I am new to InfluxDB and am trying to use Kapacitor for some ETL.
This is what I have in InfluxDB. The data represents the 99th percentile for latency for two http endpoints (services A and B) at 1 minute intervals.
The time field is an InfluxDB timestamp but I have used the notation H{X}M{Y} to represent hour X, minute Y.
time service p99
H1M1 A 289
H1M2 B 177
H2M1 A 134
H2M2 A 78
H2M3 B 123
What I want to do is transform this data to calculate an overall service level percentage. For this example, I will assume the service level percentage is required each hour.

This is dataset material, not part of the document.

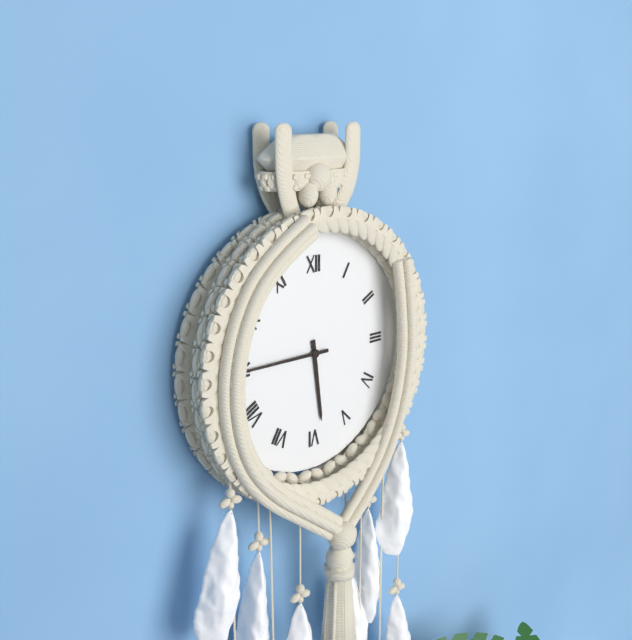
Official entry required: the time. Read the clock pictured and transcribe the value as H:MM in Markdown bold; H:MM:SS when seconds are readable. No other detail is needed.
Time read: **5:45**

Lets say the service level objectives for each service are as follows. i.e. p99 for service A must be less than 200 and for service B p99 must be less than 150.
service value
A 200
B 150
Step 1: Determine if the service meets the service level objective. (I am using 0 to represent a failure below)
time service p99 ok
H1M1 A 289 0
H1M2 B 107 1
H2M1 A 134 1
H2M2 A 78 1
H2M3 B 163 0
Step 2: Calculate the % of minutes for each hour that meet the service level objective.
time percentage
H1 50
H2 66.67
I want to produce these numbers every hour so running in batch every hour to calculate the previous hour is fine.
I have tried writing the transformation in Kapacitor but had some difficulty working out how to store the service levels and then also deriving the final percentage by hour.
@davoad There are a few ways to go about this I’ll walk through two.
The simplest way you be to create a template task and set the service level as a var in the task. Then run a separate task for each service.
Another way would be to generate a matching stream of the service levels for each stream an join them. This approach is more flexible but requires that you constantly send the service levels to Kapacitor.
Let’s look at the first method:
var level float
var service string
var data = batch
|query('SELECT p99 FROM ... WHERE service = \'' + service + '\'' )
.every(1h)
.period(1h)
var count = data
|count('p99')
.as('value')
var up = data
|where(lambda: "p99" < level)
|count('p99')
.as('value')
up
|join(count)
.as('up','count')
|eval(lambda: float("up.value") / float("count.value"))
.as('up_percentage')
|log()
The other option requires that you write to a database every so often what the current service level is and join on that data to compare dynamically to the level.
A task for that would look something like this.
var levels = batch
|query('SELECT level as value FROM ...' )
.every(1h)
.period(1h)
.align()
.groupBy('service')
var p99 = batch
|query('SELECT p99 as value FROM ...' )
.every(1h)
.period(1h)
.align()
.groupBy('service')
var data = levels
|join(p99)
.as('levels', 'p99')
var count = data
|count('p99.value')
.as('value')
var up = data
|where(lambda: "p99.value" < "levels.value")
|count('p99.value')
.as('value')
up
|join(count)
.as('up','count')
|eval(lambda: float("up.value") / float("count.value"))
.as('up_percentage')
|log()
Either approach should work, if you have more than dozens of services it is probably better to use the later approach as it means less tasks to manage.
The other thing I have been struggling with is ensuring there is no data loss. If my Kapacitor instance goes down, is there any way to resume this task from a last known timestamp so that there is no data loss?